O delegado foi afastado do cargo na terça-feira (8) por determinação do também ministro André Mendonça, cuja legalidade da decisão foi questionada por advogados e juristas ouvidos pelo DeJur. A decisão de Mendonça é um desdobramento da investida contra Alexandre de Moraes, na semana passada.

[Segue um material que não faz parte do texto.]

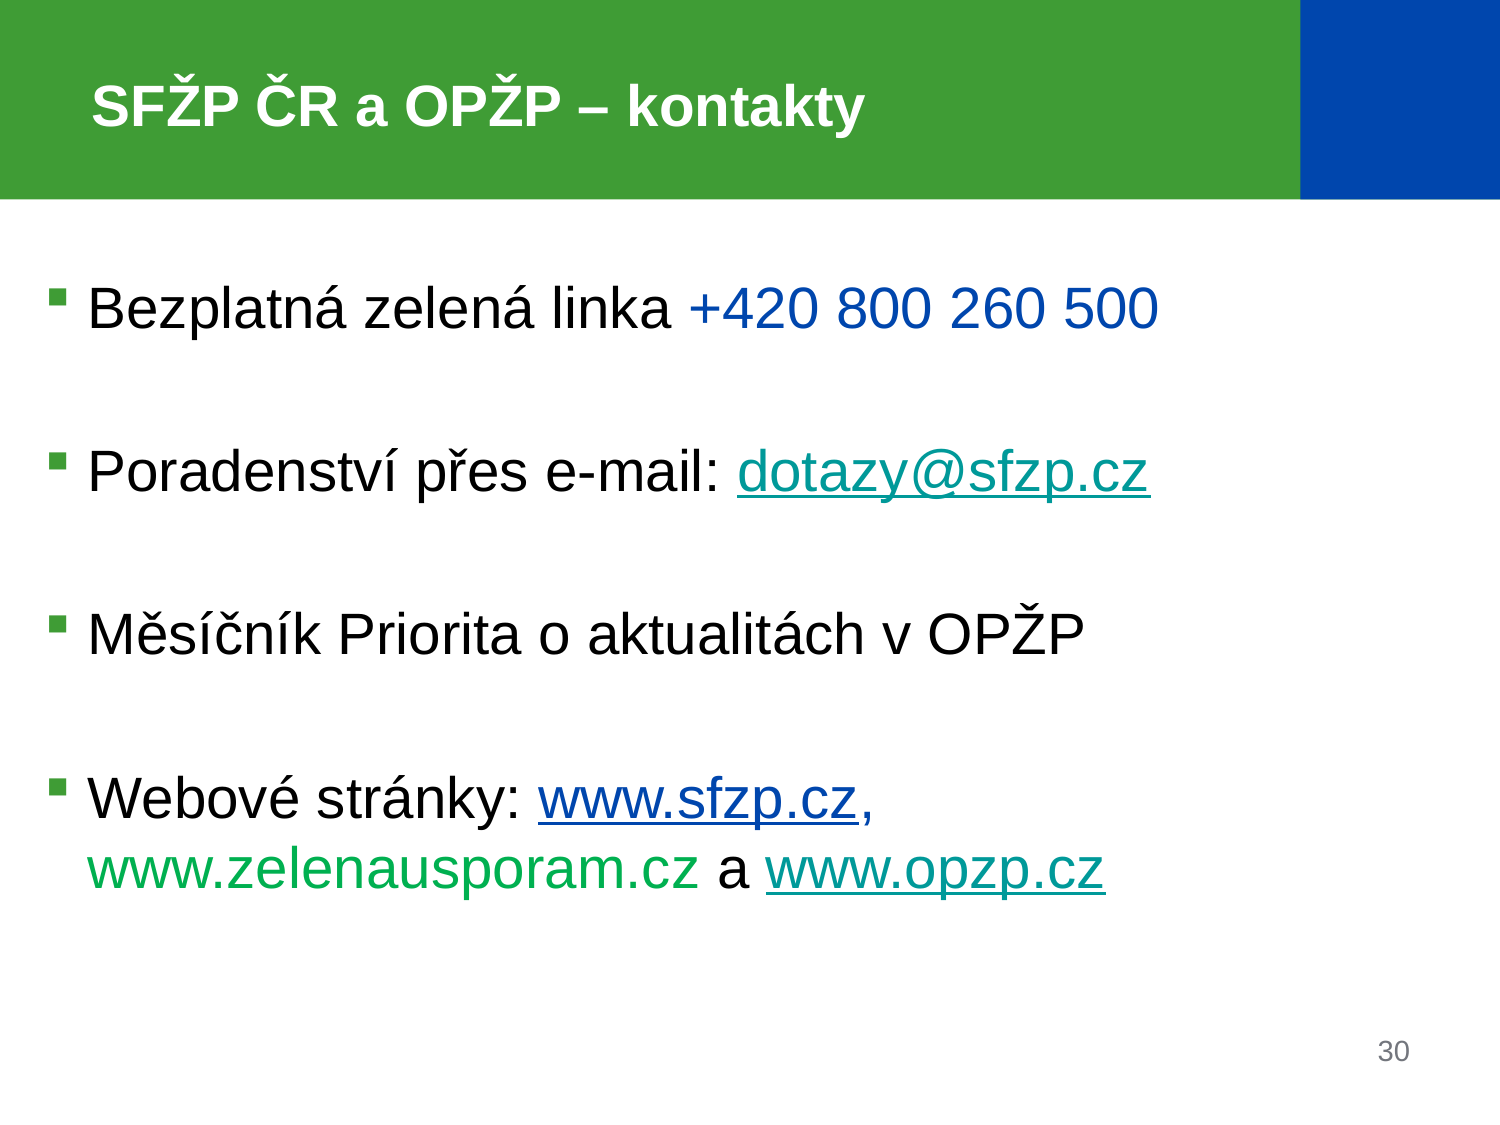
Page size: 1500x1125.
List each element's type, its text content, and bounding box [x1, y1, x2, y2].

text_box 30 [1074, 1024, 1425, 1103]
title SFŽP ČR a OPŽP – kontakty [76, 45, 1270, 161]
list Bezplatná zelená linka +420 800 260 500 Poradenství přes e-mail: dotazy@sfzp.cz Měsíčník Priorita o aktualitách v OPŽP Webové stránky: www.sfzp.cz, www.zelenausporam.cz a www.opzp.cz [29, 262, 1436, 1005]
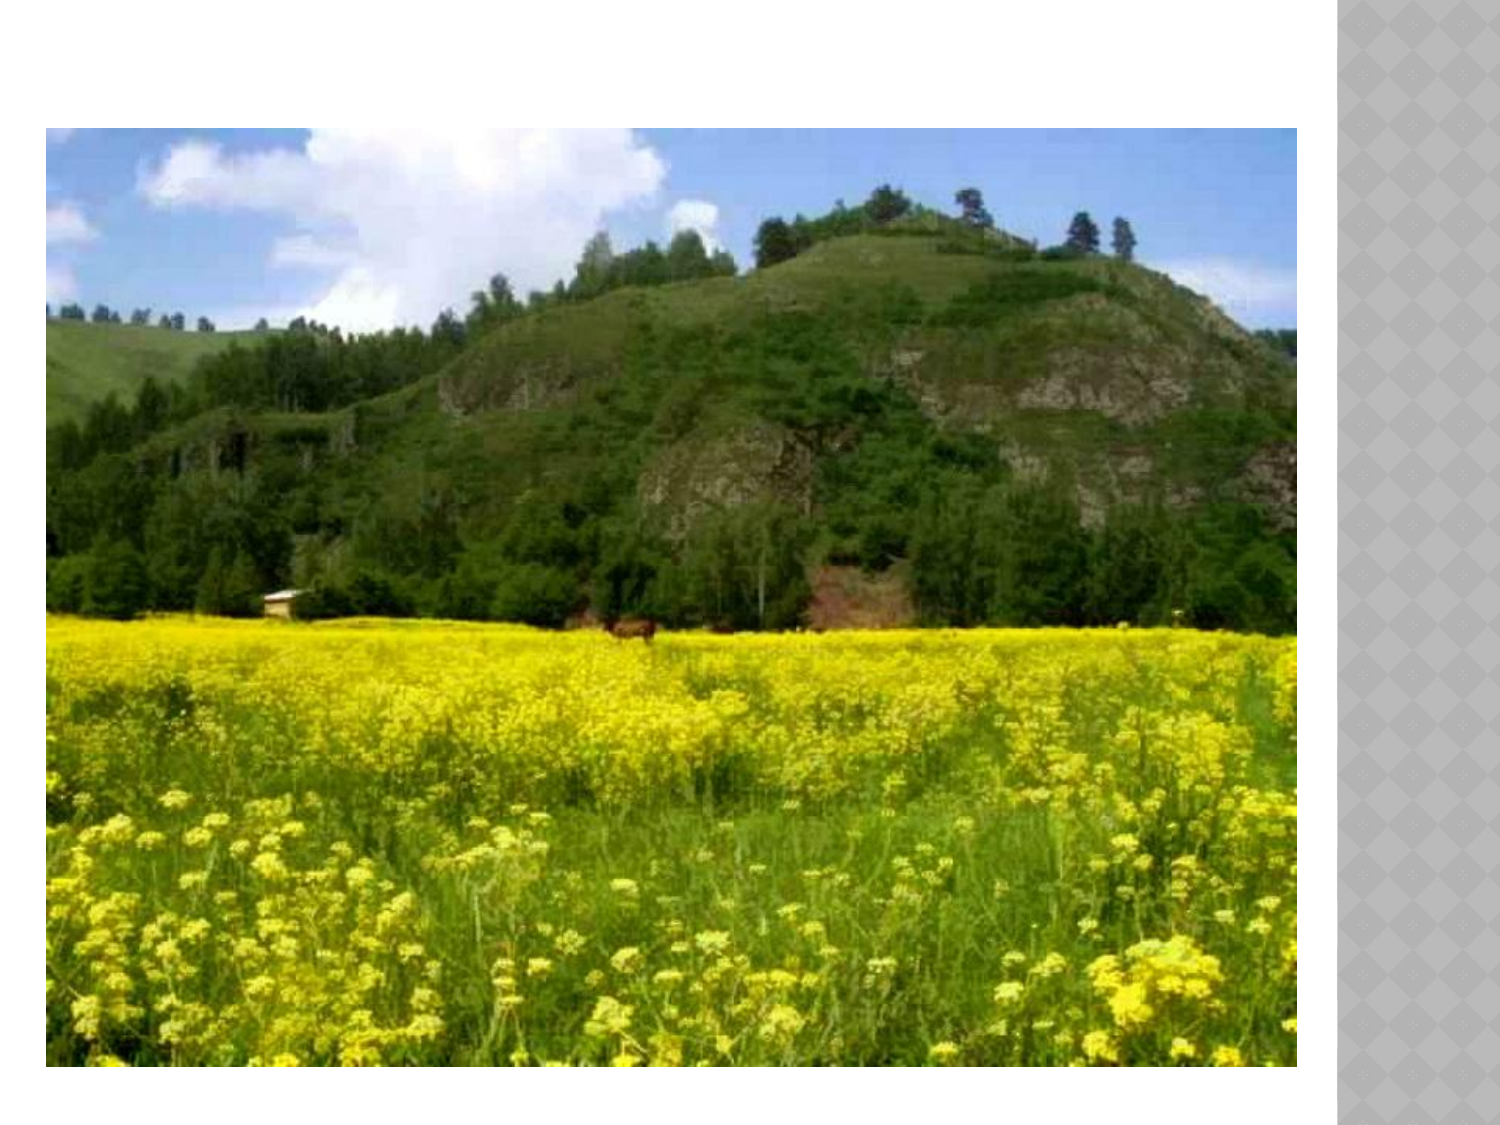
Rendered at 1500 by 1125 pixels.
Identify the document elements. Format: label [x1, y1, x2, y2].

picture [46, 128, 1298, 1067]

Em sua decisão, proferida na Petição 16.669, Dino elencou uma série de “atropelos processuais” cometidos por Mendonça. Em suma, Dino sustenta que a decisão do colega de suspender todas as atividades de investigação da Polícia Federal impede o andamento de centenas de inquéritos, inclusive o que investiga suspostos usos de recursos públicos para a produção do filme Dark Horse.

Foto: Antonio Augusto/STF
“É evidente que, objetivamente, a interrupção dos trabalhos de direção de investigações policiais interessa, sobretudo, aos investigados”, disse Dino. “Compreende-se que o digno ministro André Mendonça tenha suas divergências funcionais ou pessoais com a Polícia Federal e possa defender os seus direitos perante a instância própria. Mas tais direitos — inerentes a qualquer parte que se sinta prejudicada — não podem converter-se em fundamento para a prolação de decisão em causa própria, com o efeito de paralisar investigações e os trabalhos policiais”.
O ministro enumera outras supostas ilegalidades na decisão de Mendonça, entre os quais cita a ilegitimidade do partido Novo para pedir o afastamento de autoridade pública em um processo de natureza criminal.

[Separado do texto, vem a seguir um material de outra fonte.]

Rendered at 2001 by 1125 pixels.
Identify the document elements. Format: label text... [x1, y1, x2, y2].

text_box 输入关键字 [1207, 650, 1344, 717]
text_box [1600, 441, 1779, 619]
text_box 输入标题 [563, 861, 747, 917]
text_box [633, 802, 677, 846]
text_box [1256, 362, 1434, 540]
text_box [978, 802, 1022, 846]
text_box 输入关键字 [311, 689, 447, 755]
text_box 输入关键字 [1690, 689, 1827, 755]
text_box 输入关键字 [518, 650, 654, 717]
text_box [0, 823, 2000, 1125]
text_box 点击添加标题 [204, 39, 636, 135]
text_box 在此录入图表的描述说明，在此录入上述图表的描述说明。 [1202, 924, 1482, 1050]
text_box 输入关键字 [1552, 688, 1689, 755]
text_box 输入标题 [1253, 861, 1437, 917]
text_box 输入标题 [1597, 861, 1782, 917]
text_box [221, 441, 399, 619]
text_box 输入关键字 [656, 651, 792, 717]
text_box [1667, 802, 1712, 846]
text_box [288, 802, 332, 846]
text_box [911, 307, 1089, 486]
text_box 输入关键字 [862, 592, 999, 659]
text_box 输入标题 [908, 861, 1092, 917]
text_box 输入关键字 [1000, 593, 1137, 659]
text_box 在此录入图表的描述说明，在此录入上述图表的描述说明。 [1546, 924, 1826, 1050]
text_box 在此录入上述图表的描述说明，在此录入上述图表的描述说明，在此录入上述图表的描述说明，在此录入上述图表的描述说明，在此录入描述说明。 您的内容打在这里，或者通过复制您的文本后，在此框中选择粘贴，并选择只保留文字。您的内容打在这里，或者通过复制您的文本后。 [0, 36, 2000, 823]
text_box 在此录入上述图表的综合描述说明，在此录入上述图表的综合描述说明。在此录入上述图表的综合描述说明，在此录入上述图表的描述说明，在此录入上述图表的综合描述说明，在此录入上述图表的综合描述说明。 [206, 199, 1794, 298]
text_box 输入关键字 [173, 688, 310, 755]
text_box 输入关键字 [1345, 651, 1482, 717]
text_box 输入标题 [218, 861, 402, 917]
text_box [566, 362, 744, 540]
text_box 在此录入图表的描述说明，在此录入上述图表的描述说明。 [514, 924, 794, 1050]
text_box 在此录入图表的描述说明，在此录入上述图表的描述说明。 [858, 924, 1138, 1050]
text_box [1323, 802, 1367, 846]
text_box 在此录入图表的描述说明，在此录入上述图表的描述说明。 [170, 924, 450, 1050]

“O partido político mencionado, no caso, não possui legitimidade para requerer medidas cautelares em investigações criminais ou processos penais, como revela o próprio desenho normativo do Código de Processo Penal, em cujos preceitos inexiste qualquer referência a partidos políticos entre os sujeitos legitimados a atuar nessa seara do Direito”, escreveu o ministro.
Encontro com Vorcaro
Para justificar a “grave interferência” de Mendonça “na esfera de competências de outros ministros e do próprio Plenário do STF”, Dino cita ainda o encontro entre do ministro “terrivelmente evangélico” com o ex-banqueiro Daniel Vorcaro, do Banco Master.

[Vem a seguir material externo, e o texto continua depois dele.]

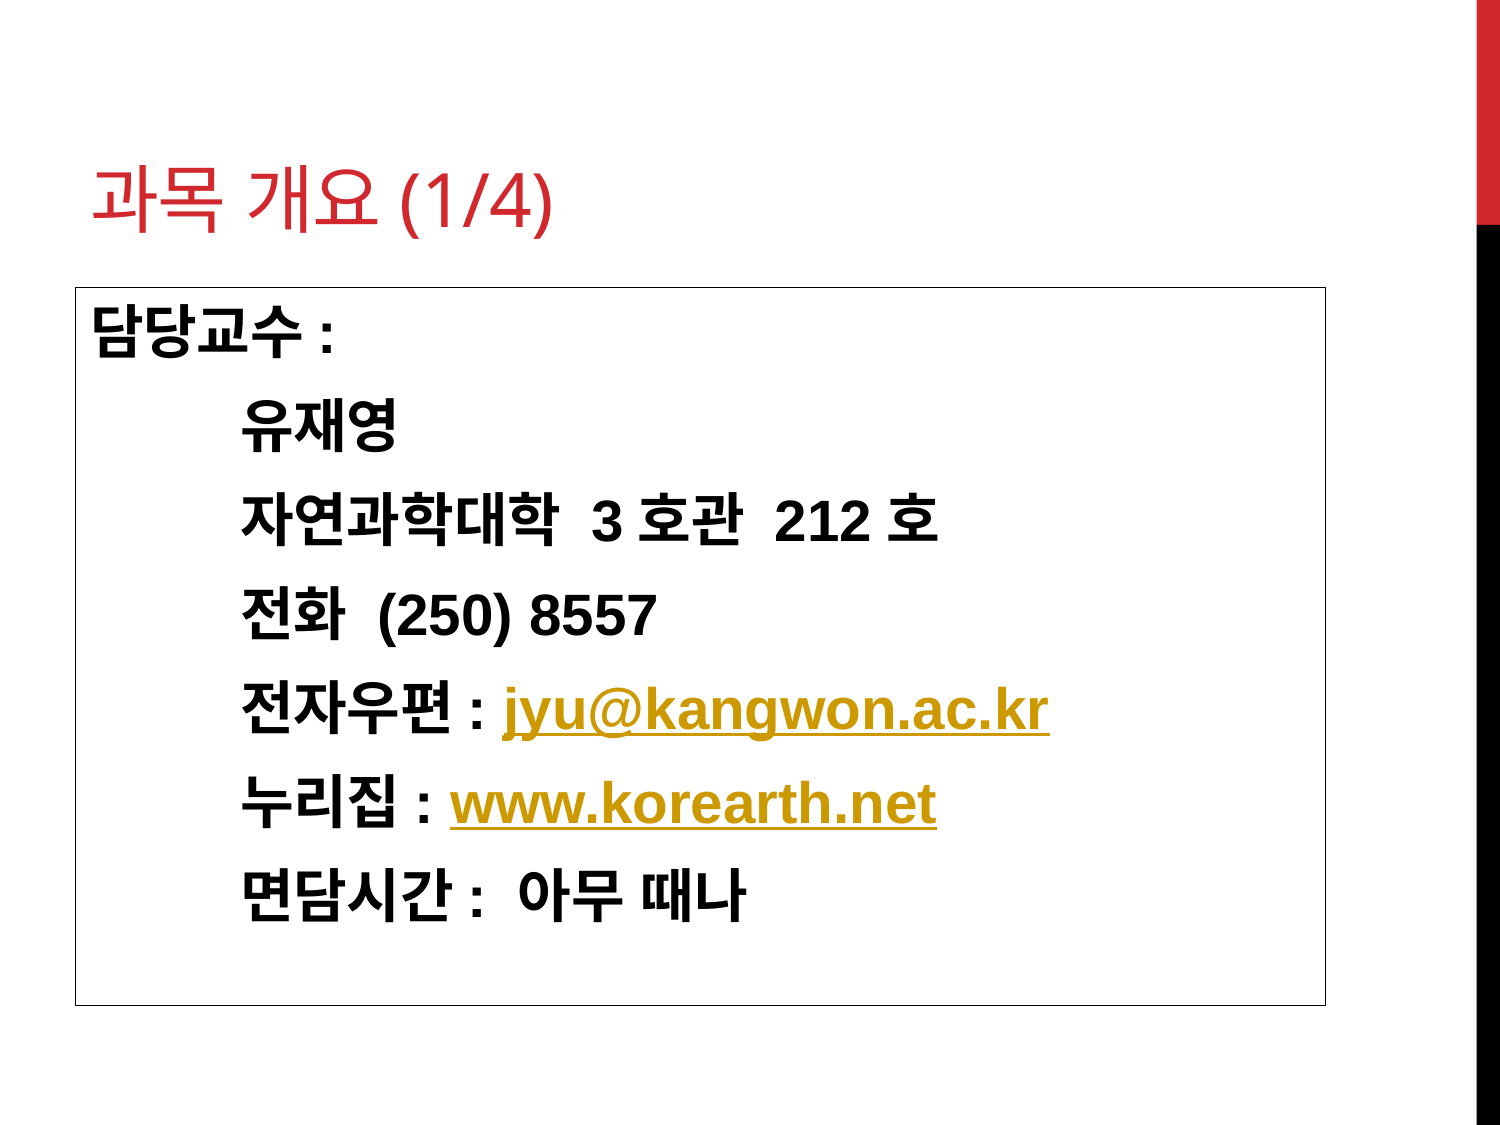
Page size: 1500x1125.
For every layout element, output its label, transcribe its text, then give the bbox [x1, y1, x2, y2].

list 담당교수: 유재영 자연과학대학 3호관 212호 전화 (250) 8557 전자우편: jyu@kangwon.ac.kr 누리집: www.korearth.net 면담시간: 아무 때나 [75, 287, 1325, 1005]
title 과목 개요(1/4) [75, 25, 1025, 250]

“Mais grave se torna essa interferência na esfera de competências de outros ministros e do próprio Plenário do STF quando, recentemente, veio a lume a informação de que o ministro André Mendonça teria recebido, para reunião nas dependências de uma empresa privada, o Sr. Daniel Vorcaro, investigado em autos de sua própria competência. Segundo noticiado, essa reunião teria ocorrido, inclusive, por intermediação de outros agentes que figuram em investigações em curso no Poder Judiciário”, diz trecho da decisão.
“Agiu de modo indevido na fase da investigação”
Dino afirma ainda que a decisão de Mendonça atropela a medida do presidente do STF, Edson Fachin, que determinou que os próprio ministro e o ministro Alexandre de Moraes se manifestem acerca da queda de braço entre os dois. “A decisão do ministro André Mendonça, portanto, sobrepõe-se ao procedimento instaurado pela presidência da Corte, no qual S. Exa. figura como parte. Indaga-se: uma parte pode ser juiz de si mesma e antecipar juízos de valor sobre relatórios da Polícia Federal que expressamente a mencionam?”.
Dino também mandou reintegrar o diretor de Inteligência da PF, Leandro Almada. Ele citou o prejuízo de investigações em curso, sob sua relatoria, caso a produção de relatórios de inteligência seja interrompido.
Após a decisão, Fachin anunciou a suspensão da sessão do Plenário que ocorreria nesta quarta, à tarde.